Six Mile Grove: “Million Birds” – a great band vibe!
Self-managed, self-produced, and self-recorded band, Six Mile Grove, is comprised of Brandon Sampson (Lead vocals, rhythm guitar, and harmonica), Barry Nelson (Backing vocals, Wurlitzer, Hammond Organ, piano and lead guitar), Dezi Wallace (Bass guitar, banjo, and mandolin), Brian Sampson (Drums and percussion) and John Wheeler (Pedal steel, dobro, accordion). The band, that has released its seventh album, “Million Birds”, have been toiling away at their craft for over twenty years. If you’re like me and have been pretty bored with most of the cloned electronic new releases coming around nowadays, I highly recommend this album. I always acquire more music than I can reasonably listen to because I like to keep a lot of fresh stuff coming in. This album has been in my player constantly for the last few days, it is simply that good. The melodies, playing and songs are crafted with excellence.
The songs on this album reminds you powerfully of those impacting and definitive moments in your life where the entire world pivots on the outcome of a small set of decisions, made on any given day, in the most honest and simple way. Simply great unpretentious music that you will connect to and listen to often.
The album opens with the multilayered title track “Million Birds”. The song’s opening bars wallow in a moody, melancholic aura before the chorus slides in with glimmering vocal harmonies. The mood steadily builds up on the more incisive beat of “Patrol Cars”.
The album quickly reaches its first musical apex on the brilliant Eagles-like, mid-tempo ballad, “Shame on Us”. Soaring vocals, driven guitars and plenty of breathing space makes this atmospheric arrangement standout for miles.
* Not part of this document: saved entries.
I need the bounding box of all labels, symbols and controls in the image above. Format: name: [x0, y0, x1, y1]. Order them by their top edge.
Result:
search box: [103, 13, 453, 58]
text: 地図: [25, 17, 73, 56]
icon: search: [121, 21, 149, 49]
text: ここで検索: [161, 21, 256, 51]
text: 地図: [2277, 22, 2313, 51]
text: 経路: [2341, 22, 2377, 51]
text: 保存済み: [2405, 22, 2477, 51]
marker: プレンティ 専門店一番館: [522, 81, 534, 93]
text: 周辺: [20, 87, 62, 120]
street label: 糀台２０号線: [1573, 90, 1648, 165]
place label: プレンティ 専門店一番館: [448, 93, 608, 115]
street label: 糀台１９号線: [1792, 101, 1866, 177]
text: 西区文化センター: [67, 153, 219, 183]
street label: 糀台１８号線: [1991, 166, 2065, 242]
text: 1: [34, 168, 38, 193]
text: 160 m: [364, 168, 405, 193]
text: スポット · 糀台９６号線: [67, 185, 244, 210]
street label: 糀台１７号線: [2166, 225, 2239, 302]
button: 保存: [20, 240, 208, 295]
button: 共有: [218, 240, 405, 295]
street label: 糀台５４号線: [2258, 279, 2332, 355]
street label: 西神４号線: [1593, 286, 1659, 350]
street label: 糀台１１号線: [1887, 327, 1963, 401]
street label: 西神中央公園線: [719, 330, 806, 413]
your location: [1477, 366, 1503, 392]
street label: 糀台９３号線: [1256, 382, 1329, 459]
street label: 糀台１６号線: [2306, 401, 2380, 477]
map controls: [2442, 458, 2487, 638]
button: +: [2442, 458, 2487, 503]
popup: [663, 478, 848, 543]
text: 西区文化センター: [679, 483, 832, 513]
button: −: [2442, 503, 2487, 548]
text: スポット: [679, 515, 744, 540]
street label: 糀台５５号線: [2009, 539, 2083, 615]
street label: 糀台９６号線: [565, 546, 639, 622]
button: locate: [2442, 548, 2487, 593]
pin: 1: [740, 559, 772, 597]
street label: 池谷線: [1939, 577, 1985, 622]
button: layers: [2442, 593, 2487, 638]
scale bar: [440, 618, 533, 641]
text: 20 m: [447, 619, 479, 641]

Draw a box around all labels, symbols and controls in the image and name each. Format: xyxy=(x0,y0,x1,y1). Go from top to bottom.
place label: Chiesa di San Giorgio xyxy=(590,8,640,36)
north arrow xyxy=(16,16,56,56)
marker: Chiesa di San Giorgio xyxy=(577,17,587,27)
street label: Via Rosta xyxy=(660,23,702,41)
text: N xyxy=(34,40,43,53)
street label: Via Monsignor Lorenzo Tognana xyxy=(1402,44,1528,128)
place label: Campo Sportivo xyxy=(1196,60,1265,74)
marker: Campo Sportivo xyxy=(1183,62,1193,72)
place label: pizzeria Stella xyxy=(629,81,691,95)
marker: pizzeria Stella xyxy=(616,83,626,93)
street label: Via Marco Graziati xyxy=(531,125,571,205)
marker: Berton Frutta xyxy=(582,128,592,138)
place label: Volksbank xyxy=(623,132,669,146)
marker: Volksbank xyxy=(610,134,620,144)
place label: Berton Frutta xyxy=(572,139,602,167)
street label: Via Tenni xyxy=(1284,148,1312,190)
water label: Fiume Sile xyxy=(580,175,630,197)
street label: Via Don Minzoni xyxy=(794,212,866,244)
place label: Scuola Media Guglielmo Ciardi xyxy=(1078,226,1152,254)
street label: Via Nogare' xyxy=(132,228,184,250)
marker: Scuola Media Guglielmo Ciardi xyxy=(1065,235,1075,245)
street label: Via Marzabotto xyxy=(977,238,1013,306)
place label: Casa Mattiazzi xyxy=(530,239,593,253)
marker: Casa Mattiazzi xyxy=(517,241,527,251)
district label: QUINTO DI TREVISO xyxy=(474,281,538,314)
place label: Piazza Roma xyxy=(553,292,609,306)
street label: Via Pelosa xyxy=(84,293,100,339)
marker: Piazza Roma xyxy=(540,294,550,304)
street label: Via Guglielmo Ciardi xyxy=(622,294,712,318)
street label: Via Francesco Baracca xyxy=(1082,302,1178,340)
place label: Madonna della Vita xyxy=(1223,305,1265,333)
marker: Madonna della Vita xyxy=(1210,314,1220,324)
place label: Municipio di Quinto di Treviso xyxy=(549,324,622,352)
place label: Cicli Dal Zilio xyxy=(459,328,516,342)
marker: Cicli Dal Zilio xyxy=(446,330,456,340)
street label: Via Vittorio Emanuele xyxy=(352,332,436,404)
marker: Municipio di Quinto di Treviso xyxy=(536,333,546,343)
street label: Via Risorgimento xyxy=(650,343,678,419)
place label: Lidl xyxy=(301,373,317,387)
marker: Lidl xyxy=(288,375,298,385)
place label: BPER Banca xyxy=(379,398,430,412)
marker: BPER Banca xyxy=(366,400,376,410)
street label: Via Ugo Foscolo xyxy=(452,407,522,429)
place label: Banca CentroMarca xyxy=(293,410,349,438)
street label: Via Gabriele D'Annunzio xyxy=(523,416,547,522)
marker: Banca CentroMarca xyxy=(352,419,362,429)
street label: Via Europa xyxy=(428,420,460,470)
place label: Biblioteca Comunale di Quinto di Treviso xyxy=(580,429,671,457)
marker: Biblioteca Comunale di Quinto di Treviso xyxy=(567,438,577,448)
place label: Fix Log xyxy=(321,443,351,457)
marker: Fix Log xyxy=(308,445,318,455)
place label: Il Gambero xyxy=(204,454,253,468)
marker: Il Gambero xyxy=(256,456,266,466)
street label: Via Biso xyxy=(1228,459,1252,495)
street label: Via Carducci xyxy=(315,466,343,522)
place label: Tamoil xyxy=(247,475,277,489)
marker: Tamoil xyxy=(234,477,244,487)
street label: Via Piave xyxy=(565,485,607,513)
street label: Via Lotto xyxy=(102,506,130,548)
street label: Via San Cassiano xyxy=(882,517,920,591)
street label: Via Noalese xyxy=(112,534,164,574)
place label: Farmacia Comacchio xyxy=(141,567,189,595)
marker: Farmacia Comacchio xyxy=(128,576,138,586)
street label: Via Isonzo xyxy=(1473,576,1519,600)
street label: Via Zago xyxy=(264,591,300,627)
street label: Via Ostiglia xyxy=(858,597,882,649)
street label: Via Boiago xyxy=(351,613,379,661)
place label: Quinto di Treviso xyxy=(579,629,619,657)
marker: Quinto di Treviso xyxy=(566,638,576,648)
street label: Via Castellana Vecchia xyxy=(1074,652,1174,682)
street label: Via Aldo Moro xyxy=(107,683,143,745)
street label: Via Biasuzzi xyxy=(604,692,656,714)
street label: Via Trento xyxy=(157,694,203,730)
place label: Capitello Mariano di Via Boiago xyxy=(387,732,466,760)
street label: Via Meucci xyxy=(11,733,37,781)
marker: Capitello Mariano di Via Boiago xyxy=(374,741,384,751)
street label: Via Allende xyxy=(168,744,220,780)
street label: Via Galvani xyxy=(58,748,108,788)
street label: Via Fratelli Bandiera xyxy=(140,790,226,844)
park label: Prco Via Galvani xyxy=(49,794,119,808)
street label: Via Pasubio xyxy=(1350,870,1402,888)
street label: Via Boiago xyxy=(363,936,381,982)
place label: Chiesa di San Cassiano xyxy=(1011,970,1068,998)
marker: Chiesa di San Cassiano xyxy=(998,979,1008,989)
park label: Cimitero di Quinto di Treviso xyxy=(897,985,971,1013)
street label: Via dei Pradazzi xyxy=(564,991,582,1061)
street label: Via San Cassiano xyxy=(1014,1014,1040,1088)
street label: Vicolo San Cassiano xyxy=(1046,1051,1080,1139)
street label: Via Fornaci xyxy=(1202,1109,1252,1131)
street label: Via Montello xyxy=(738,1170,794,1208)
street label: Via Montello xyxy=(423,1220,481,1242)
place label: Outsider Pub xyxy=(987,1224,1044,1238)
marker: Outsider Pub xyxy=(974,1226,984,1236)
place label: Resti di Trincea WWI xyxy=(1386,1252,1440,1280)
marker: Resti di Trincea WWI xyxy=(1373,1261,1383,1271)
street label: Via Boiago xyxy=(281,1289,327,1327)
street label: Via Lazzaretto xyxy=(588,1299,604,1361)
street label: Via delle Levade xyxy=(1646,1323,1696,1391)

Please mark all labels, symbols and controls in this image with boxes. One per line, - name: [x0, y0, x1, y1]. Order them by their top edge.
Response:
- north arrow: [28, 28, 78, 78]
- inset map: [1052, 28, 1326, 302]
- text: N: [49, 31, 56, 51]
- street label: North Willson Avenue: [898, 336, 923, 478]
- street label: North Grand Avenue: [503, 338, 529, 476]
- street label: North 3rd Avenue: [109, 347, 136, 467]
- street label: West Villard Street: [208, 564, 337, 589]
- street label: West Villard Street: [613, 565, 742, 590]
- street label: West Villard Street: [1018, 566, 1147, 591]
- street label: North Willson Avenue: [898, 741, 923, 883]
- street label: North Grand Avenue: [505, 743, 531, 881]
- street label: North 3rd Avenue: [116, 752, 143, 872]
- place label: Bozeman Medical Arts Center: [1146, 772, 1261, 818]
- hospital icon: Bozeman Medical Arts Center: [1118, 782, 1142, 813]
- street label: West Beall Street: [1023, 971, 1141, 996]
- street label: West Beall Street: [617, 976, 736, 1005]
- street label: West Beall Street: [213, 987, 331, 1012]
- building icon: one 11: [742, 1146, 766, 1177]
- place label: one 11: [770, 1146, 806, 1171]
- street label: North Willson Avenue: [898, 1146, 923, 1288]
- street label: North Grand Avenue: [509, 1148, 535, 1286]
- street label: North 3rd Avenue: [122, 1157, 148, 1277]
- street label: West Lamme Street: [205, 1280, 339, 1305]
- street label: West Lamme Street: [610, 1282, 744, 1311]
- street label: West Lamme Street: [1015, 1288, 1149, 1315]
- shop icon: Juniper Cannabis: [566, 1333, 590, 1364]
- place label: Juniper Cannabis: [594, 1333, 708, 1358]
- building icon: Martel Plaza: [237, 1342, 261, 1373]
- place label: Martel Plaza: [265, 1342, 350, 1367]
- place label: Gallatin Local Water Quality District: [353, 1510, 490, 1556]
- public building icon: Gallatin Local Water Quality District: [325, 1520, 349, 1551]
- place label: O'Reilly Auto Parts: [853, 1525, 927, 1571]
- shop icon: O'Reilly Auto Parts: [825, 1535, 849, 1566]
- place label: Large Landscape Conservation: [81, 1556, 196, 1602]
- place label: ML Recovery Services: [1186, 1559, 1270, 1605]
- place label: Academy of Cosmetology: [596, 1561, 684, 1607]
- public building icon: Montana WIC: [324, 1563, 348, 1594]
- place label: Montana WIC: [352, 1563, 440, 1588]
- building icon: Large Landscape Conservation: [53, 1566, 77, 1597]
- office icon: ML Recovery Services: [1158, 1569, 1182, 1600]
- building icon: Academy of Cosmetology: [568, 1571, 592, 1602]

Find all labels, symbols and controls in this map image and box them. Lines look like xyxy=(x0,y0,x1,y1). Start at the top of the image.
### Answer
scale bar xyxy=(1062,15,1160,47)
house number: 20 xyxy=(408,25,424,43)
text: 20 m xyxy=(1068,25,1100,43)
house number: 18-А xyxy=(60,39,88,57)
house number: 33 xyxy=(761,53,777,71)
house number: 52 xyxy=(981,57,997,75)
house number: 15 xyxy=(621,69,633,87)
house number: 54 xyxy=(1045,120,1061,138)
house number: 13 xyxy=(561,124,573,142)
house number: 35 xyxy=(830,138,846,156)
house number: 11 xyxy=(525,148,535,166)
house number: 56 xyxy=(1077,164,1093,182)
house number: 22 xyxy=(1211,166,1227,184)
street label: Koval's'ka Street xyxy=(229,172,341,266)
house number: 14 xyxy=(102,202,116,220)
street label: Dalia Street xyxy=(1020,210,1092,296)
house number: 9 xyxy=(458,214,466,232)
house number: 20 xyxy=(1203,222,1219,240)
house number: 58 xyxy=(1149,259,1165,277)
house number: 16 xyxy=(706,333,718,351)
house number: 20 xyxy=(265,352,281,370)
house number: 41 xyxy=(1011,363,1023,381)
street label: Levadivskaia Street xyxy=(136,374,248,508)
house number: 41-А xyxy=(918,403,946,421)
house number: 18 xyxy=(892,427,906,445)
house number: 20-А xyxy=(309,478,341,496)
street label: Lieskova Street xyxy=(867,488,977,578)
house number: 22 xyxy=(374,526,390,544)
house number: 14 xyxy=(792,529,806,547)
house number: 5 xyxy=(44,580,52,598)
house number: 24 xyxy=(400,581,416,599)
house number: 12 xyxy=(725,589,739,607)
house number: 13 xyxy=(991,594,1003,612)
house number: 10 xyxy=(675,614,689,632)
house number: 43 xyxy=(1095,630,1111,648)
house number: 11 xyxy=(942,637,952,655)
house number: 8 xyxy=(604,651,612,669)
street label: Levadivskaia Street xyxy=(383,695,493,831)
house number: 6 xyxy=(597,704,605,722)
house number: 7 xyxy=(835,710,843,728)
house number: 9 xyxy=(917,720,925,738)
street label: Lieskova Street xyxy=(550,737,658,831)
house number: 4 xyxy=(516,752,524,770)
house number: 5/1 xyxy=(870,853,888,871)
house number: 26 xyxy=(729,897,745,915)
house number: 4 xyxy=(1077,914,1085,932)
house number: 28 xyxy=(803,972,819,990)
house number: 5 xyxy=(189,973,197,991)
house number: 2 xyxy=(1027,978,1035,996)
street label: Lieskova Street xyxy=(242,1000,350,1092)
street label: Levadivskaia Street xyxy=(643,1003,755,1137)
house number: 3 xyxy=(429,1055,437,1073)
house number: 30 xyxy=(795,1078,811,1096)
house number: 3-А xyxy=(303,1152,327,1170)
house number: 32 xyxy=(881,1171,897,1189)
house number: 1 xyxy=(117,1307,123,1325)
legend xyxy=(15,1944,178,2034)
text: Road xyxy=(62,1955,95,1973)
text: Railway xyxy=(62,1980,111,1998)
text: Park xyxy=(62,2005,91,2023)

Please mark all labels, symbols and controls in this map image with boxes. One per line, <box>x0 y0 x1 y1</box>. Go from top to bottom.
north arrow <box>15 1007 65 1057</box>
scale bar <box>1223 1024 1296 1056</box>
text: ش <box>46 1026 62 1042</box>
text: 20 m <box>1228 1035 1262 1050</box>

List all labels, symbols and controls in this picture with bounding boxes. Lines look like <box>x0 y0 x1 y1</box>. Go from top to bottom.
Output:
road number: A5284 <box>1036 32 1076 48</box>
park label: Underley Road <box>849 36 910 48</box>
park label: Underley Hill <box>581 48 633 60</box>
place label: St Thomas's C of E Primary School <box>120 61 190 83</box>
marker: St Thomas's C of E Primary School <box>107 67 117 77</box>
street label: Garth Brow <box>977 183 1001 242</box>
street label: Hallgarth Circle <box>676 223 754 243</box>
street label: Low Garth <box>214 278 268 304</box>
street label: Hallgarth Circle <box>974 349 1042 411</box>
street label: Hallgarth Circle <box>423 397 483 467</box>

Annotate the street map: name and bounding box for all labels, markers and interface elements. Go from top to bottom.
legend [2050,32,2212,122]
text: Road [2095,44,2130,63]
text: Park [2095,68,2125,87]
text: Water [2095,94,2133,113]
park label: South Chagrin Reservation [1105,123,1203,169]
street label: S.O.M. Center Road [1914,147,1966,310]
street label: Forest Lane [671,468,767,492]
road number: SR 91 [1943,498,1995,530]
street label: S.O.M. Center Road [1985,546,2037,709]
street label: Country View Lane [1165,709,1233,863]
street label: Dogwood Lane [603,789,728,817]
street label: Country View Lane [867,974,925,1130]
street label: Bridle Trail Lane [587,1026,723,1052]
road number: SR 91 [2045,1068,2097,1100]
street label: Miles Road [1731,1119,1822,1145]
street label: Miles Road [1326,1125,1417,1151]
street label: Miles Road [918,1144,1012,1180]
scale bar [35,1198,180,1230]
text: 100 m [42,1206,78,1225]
On “Wage a War” and “Early Moring Rain”, Six Mile Grove continue to deliver pure, crystalline melodies and harmonies layered over a shimmering wave of sound. “Not My Fault” transports us into the mundane but critical moments of life, infusing them with a surprising candor that allows and encourages us to embrace those moments, since they’re all we really have.
“Shot in the Arm” comes screaming out of the sound system in a bluesy, psychedelic haze of tortured guitars, before the band switches back to an easier alt-folk backdrop on “The Radio”. You can call it alt-country or Americana or country rock, but the labels mean less and less as you go forward on this album.
What matters here and always, are good songs, solid performances and a great band vibe, which inhabits both “Money Doesn’t Matter” and “Damned If I Do”. By the time you reach the album closer, the eloquent, “Goodbye to the Loneliness”, you’ll be aware that everything on this recording, just gels into sheer perfection.
There’s a breed of longtime Americana-based music fans – and more than a few latecomers who’ve been playing catch-up, sorting through the genre’s essentials, while looking for the best bands to grab hold of, and listen to. All throughout “Million Birds”, Six Mile Grove show that ultimately, after twenty years in the game, what really counts, is the music first and foremost. Now you know where to find them!